Exercise description:
Every line of the material is to be set down again without any change.

Provided data:

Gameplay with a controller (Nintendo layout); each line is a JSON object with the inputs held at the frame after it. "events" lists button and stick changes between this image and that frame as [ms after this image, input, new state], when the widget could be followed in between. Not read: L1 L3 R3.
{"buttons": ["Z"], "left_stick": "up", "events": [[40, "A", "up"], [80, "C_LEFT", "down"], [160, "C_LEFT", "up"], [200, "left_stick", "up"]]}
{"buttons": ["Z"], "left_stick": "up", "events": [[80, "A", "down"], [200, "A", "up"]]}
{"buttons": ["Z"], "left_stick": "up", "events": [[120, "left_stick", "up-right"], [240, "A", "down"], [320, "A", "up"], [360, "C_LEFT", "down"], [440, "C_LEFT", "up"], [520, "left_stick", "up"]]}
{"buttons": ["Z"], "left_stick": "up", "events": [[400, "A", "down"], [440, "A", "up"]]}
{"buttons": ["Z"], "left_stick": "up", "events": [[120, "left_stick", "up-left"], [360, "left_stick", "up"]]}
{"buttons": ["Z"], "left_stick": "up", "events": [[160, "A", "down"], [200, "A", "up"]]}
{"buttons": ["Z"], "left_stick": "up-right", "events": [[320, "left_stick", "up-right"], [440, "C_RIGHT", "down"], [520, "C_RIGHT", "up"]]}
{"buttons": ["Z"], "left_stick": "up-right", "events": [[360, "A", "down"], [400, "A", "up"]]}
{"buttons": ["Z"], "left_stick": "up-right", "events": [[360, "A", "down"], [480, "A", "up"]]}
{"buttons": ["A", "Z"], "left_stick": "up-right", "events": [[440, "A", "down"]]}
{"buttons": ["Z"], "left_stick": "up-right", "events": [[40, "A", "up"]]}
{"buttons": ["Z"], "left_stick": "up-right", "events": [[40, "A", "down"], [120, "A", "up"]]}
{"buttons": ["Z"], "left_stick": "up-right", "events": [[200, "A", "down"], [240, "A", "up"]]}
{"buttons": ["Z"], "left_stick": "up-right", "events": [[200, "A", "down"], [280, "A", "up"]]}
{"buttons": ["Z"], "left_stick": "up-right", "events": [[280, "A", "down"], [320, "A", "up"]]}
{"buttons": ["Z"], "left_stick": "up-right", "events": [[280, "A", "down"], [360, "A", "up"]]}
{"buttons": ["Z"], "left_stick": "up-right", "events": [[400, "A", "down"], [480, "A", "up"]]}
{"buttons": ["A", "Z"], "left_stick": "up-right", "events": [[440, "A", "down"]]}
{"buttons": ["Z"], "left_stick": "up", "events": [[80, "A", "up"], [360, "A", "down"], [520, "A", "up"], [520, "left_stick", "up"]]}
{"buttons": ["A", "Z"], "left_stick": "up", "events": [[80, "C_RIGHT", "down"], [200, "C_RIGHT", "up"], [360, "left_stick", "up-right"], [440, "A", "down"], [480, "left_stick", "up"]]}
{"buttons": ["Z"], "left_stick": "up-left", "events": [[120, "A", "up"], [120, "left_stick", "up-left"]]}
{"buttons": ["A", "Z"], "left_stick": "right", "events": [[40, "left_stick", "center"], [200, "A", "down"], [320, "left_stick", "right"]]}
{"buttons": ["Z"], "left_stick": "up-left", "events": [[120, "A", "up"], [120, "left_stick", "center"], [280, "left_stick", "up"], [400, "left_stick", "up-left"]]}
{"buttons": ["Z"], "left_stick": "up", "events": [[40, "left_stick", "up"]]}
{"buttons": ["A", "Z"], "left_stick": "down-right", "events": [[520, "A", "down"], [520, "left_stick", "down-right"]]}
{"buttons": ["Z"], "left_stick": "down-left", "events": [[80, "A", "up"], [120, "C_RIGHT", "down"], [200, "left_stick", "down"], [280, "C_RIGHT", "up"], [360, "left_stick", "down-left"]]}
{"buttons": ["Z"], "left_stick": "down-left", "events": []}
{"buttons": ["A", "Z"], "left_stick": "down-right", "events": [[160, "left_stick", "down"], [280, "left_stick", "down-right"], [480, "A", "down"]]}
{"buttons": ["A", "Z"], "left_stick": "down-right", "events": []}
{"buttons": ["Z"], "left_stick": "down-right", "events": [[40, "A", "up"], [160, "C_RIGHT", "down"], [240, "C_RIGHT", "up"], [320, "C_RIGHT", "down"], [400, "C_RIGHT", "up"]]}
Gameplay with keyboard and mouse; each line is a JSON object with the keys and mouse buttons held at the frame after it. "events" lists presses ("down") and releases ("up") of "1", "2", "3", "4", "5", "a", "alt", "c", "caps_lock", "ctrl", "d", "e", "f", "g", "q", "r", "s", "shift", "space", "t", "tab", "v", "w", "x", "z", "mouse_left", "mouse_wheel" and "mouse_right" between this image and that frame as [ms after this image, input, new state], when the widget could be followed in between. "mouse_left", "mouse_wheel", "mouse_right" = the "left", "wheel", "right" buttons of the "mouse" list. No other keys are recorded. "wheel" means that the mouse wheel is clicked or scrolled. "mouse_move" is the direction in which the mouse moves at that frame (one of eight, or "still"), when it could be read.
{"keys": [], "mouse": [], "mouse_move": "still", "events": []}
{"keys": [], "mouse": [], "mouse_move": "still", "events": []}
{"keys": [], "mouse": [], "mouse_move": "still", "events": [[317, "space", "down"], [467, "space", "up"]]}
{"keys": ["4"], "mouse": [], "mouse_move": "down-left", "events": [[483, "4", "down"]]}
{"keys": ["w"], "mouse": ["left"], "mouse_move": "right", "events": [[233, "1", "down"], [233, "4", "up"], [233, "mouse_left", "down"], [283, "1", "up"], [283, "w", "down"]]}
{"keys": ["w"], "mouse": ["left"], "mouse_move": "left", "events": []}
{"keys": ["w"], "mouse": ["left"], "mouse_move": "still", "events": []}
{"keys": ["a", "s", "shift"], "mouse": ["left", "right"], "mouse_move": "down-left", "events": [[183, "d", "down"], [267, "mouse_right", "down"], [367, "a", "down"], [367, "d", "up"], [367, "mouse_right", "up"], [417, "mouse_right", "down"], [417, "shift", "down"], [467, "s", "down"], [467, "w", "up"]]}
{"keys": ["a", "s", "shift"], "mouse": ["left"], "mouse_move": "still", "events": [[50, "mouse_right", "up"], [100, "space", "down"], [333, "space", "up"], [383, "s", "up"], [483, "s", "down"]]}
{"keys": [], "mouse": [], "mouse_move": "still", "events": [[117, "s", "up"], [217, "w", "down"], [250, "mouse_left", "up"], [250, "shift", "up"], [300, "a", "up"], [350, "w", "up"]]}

Exercise answer:
Gameplay with a controller (Nintendo layout); each line is a JSON object with the inputs held at the frame after it. "events" lists button and stick changes between this image and that frame as [ms after this image, input, new state], when the widget could be followed in between. Not read: L1 L3 R3.
{"buttons": ["Z"], "left_stick": "up", "events": [[40, "A", "up"], [80, "C_LEFT", "down"], [160, "C_LEFT", "up"], [200, "left_stick", "up"]]}
{"buttons": ["Z"], "left_stick": "up", "events": [[80, "A", "down"], [200, "A", "up"]]}
{"buttons": ["Z"], "left_stick": "up", "events": [[120, "left_stick", "up-right"], [240, "A", "down"], [320, "A", "up"], [360, "C_LEFT", "down"], [440, "C_LEFT", "up"], [520, "left_stick", "up"]]}
{"buttons": ["Z"], "left_stick": "up", "events": [[400, "A", "down"], [440, "A", "up"]]}
{"buttons": ["Z"], "left_stick": "up", "events": [[120, "left_stick", "up-left"], [360, "left_stick", "up"]]}
{"buttons": ["Z"], "left_stick": "up", "events": [[160, "A", "down"], [200, "A", "up"]]}
{"buttons": ["Z"], "left_stick": "up-right", "events": [[320, "left_stick", "up-right"], [440, "C_RIGHT", "down"], [520, "C_RIGHT", "up"]]}
{"buttons": ["Z"], "left_stick": "up-right", "events": [[360, "A", "down"], [400, "A", "up"]]}
{"buttons": ["Z"], "left_stick": "up-right", "events": [[360, "A", "down"], [480, "A", "up"]]}
{"buttons": ["A", "Z"], "left_stick": "up-right", "events": [[440, "A", "down"]]}
{"buttons": ["Z"], "left_stick": "up-right", "events": [[40, "A", "up"]]}
{"buttons": ["Z"], "left_stick": "up-right", "events": [[40, "A", "down"], [120, "A", "up"]]}
{"buttons": ["Z"], "left_stick": "up-right", "events": [[200, "A", "down"], [240, "A", "up"]]}
{"buttons": ["Z"], "left_stick": "up-right", "events": [[200, "A", "down"], [280, "A", "up"]]}
{"buttons": ["Z"], "left_stick": "up-right", "events": [[280, "A", "down"], [320, "A", "up"]]}
{"buttons": ["Z"], "left_stick": "up-right", "events": [[280, "A", "down"], [360, "A", "up"]]}
{"buttons": ["Z"], "left_stick": "up-right", "events": [[400, "A", "down"], [480, "A", "up"]]}
{"buttons": ["A", "Z"], "left_stick": "up-right", "events": [[440, "A", "down"]]}
{"buttons": ["Z"], "left_stick": "up", "events": [[80, "A", "up"], [360, "A", "down"], [520, "A", "up"], [520, "left_stick", "up"]]}
{"buttons": ["A", "Z"], "left_stick": "up", "events": [[80, "C_RIGHT", "down"], [200, "C_RIGHT", "up"], [360, "left_stick", "up-right"], [440, "A", "down"], [480, "left_stick", "up"]]}
{"buttons": ["Z"], "left_stick": "up-left", "events": [[120, "A", "up"], [120, "left_stick", "up-left"]]}
{"buttons": ["A", "Z"], "left_stick": "right", "events": [[40, "left_stick", "center"], [200, "A", "down"], [320, "left_stick", "right"]]}
{"buttons": ["Z"], "left_stick": "up-left", "events": [[120, "A", "up"], [120, "left_stick", "center"], [280, "left_stick", "up"], [400, "left_stick", "up-left"]]}
{"buttons": ["Z"], "left_stick": "up", "events": [[40, "left_stick", "up"]]}
{"buttons": ["A", "Z"], "left_stick": "down-right", "events": [[520, "A", "down"], [520, "left_stick", "down-right"]]}
{"buttons": ["Z"], "left_stick": "down-left", "events": [[80, "A", "up"], [120, "C_RIGHT", "down"], [200, "left_stick", "down"], [280, "C_RIGHT", "up"], [360, "left_stick", "down-left"]]}
{"buttons": ["Z"], "left_stick": "down-left", "events": []}
{"buttons": ["A", "Z"], "left_stick": "down-right", "events": [[160, "left_stick", "down"], [280, "left_stick", "down-right"], [480, "A", "down"]]}
{"buttons": ["A", "Z"], "left_stick": "down-right", "events": []}
{"buttons": ["Z"], "left_stick": "down-right", "events": [[40, "A", "up"], [160, "C_RIGHT", "down"], [240, "C_RIGHT", "up"], [320, "C_RIGHT", "down"], [400, "C_RIGHT", "up"]]}
Gameplay with keyboard and mouse; each line is a JSON object with the keys and mouse buttons held at the frame after it. "events" lists presses ("down") and releases ("up") of "1", "2", "3", "4", "5", "a", "alt", "c", "caps_lock", "ctrl", "d", "e", "f", "g", "q", "r", "s", "shift", "space", "t", "tab", "v", "w", "x", "z", "mouse_left", "mouse_wheel" and "mouse_right" between this image and that frame as [ms after this image, input, new state], when the widget could be followed in between. "mouse_left", "mouse_wheel", "mouse_right" = the "left", "wheel", "right" buttons of the "mouse" list. No other keys are recorded. "wheel" means that the mouse wheel is clicked or scrolled. "mouse_move" is the direction in which the mouse moves at that frame (one of eight, or "still"), when it could be read.
{"keys": [], "mouse": [], "mouse_move": "still", "events": []}
{"keys": [], "mouse": [], "mouse_move": "still", "events": []}
{"keys": [], "mouse": [], "mouse_move": "still", "events": [[317, "space", "down"], [467, "space", "up"]]}
{"keys": ["4"], "mouse": [], "mouse_move": "down-left", "events": [[483, "4", "down"]]}
{"keys": ["w"], "mouse": ["left"], "mouse_move": "right", "events": [[233, "1", "down"], [233, "4", "up"], [233, "mouse_left", "down"], [283, "1", "up"], [283, "w", "down"]]}
{"keys": ["w"], "mouse": ["left"], "mouse_move": "left", "events": []}
{"keys": ["w"], "mouse": ["left"], "mouse_move": "still", "events": []}
{"keys": ["a", "s", "shift"], "mouse": ["left", "right"], "mouse_move": "down-left", "events": [[183, "d", "down"], [267, "mouse_right", "down"], [367, "a", "down"], [367, "d", "up"], [367, "mouse_right", "up"], [417, "mouse_right", "down"], [417, "shift", "down"], [467, "s", "down"], [467, "w", "up"]]}
{"keys": ["a", "s", "shift"], "mouse": ["left"], "mouse_move": "still", "events": [[50, "mouse_right", "up"], [100, "space", "down"], [333, "space", "up"], [383, "s", "up"], [483, "s", "down"]]}
{"keys": [], "mouse": [], "mouse_move": "still", "events": [[117, "s", "up"], [217, "w", "down"], [250, "mouse_left", "up"], [250, "shift", "up"], [300, "a", "up"], [350, "w", "up"]]}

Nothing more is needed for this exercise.